Stored dataset items:
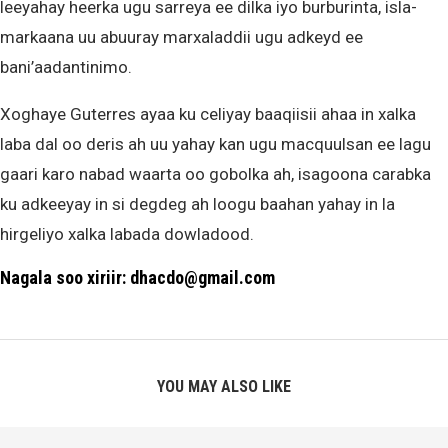
leeyahay heerka ugu sarreya ee dilka iyo burburinta, isla-
markaana uu abuuray marxaladdii ugu adkeyd ee
bani’aadantinimo.
Xoghaye Guterres ayaa ku celiyay baaqiisii ahaa in xalka
laba dal oo deris ah uu yahay kan ugu macquulsan ee lagu
gaari karo nabad waarta oo gobolka ah, isagoona carabka
ku adkeeyay in si degdeg ah loogu baahan yahay in la
hirgeliyo xalka labada dowladood.
Nagala soo xiriir: dhacdo@gmail.com
YOU MAY ALSO LIKE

### INSTRUCTIONS FOR THE TASK
Copy out the text lines of the data again, substituting "xalinta" for each "xalka" and changing nothing else. Do not include the pictures in your answer.

### RESPONSE BELOW
leeyahay heerka ugu sarreya ee dilka iyo burburinta, isla-
markaana uu abuuray marxaladdii ugu adkeyd ee
bani’aadantinimo.
Xoghaye Guterres ayaa ku celiyay baaqiisii ahaa in xalinta
laba dal oo deris ah uu yahay kan ugu macquulsan ee lagu
gaari karo nabad waarta oo gobolka ah, isagoona carabka
ku adkeeyay in si degdeg ah loogu baahan yahay in la
hirgeliyo xalinta labada dowladood.
Nagala soo xiriir: dhacdo@gmail.com
YOU MAY ALSO LIKE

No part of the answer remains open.